Neste sentido, é fundamental no processo de “repactuação Rio Doce” anunciado pela imprensa e que tem excluído totalmente os atingidos da participação, que estas considerações sejam avaliadas e incluídas nas negociações a partir das seguintes pautas principais:  

  • Programa de transferência de renda: recurso destinado a combater a vulnerabilidade social e garantir as condições das famílias atingidas até a reparação integral.
  • Fundo para o Desenvolvimento das Regiões Atingidas por Barragens: recurso para investir no pagamento da dívida social com os atingidos\as em outras situações de violações de direitos.
  • Indenização Justa com o fim da quitação final e aperfeiçoamento do NOVEL com garantia do funcionamento de um modelo que considere uma matriz de danos feita com a participação das comunidades respeitando todas as suas questões próprias e potencialidades.
  • Investimento em programas para garantir condições de trabalho na agropecuária, na cadeia da pesca e em outras atividades garantindo atenção especial às mulheres e pessoas negras por meio de um fundo para a calha do rio Doce e o litoral capixaba.
  • Assessoria técnica independente com autonomia e capacidade para direcionar demandas, além de contribuir na elaboração e acompanhamento de projetos efetivos de reparação em cada cidade atingida garantindo a participação informada das famílias.
  • Instrumentos de participação popular que permitam o real envolvimento dos atingidos\as decentralizando as decisões na Justiça Federal e fortalecendo os atingidos organizados em iniciativas coletivas com o devido acompanhamento das assessorias técnicas.

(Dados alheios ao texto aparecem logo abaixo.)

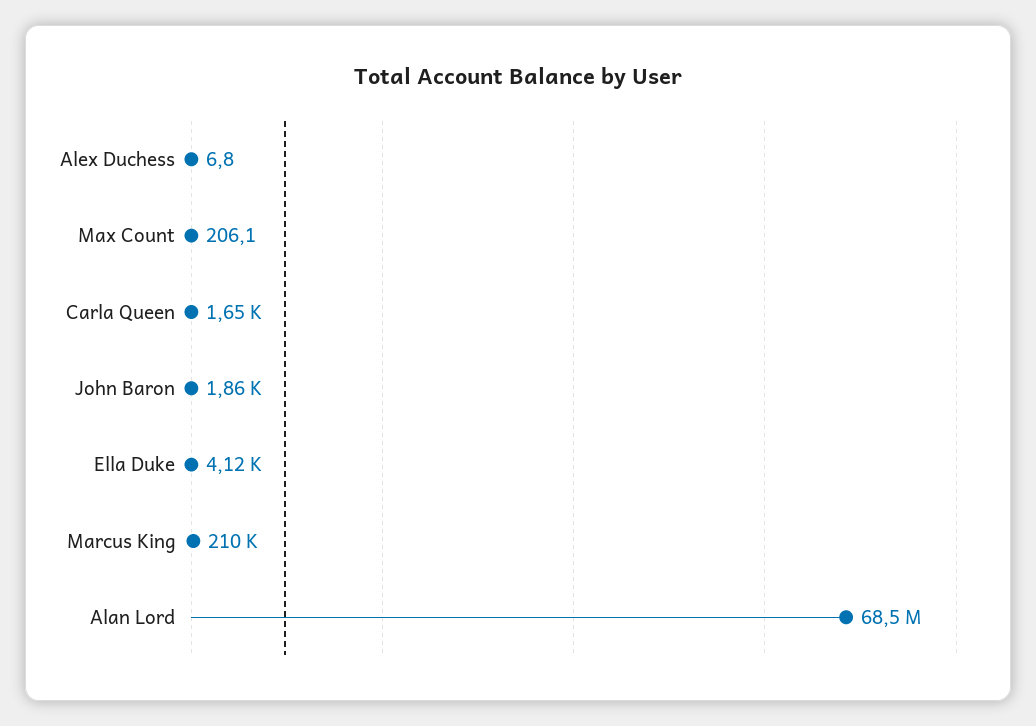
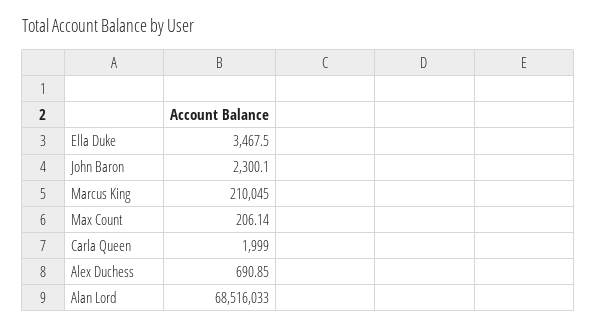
Alex Duchess: 6.8 -> 690.85
Carla Queen: 1650 -> 1999
John Baron: 1860 -> 2300.1
Ella Duke: 4120 -> 3467.5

Por isto, seguimos lutando.

Bacia do rio Doce, maio de 2021 – 5 anos e meio do crime da Samarco (Vale\BHP Billiton)

Comissão Local organizada no processo do Fundo Brasil em Resplendor

Comissão Local organizada no processo do Fundo Brasil em Conselheiro Pena

Comissão Local organizada no processo do Fundo Brasil de Governador Valadares

Sindicato dos Trabalhadores e Trabalhadoras na Agricultura Familiar de Periquito

Movimento dos Atingidos por Barragens (MAB)

Associação Beira rio Sustentável – Conselheiro Pena

Associação de Pescadores de Conselheiro Pena (ASPEC)

Comissão Local organizada no processo do Fundo Brasil em Sem Peixe 

Comissão de Atingidos e Atingidas de Barra Longa

Comissão dos Atingidos e Atingidas de Plautino Soares (Sobrália)

Água limpa, comida na mesa, trabalho e participação!                                              Este é o acordo que queremos!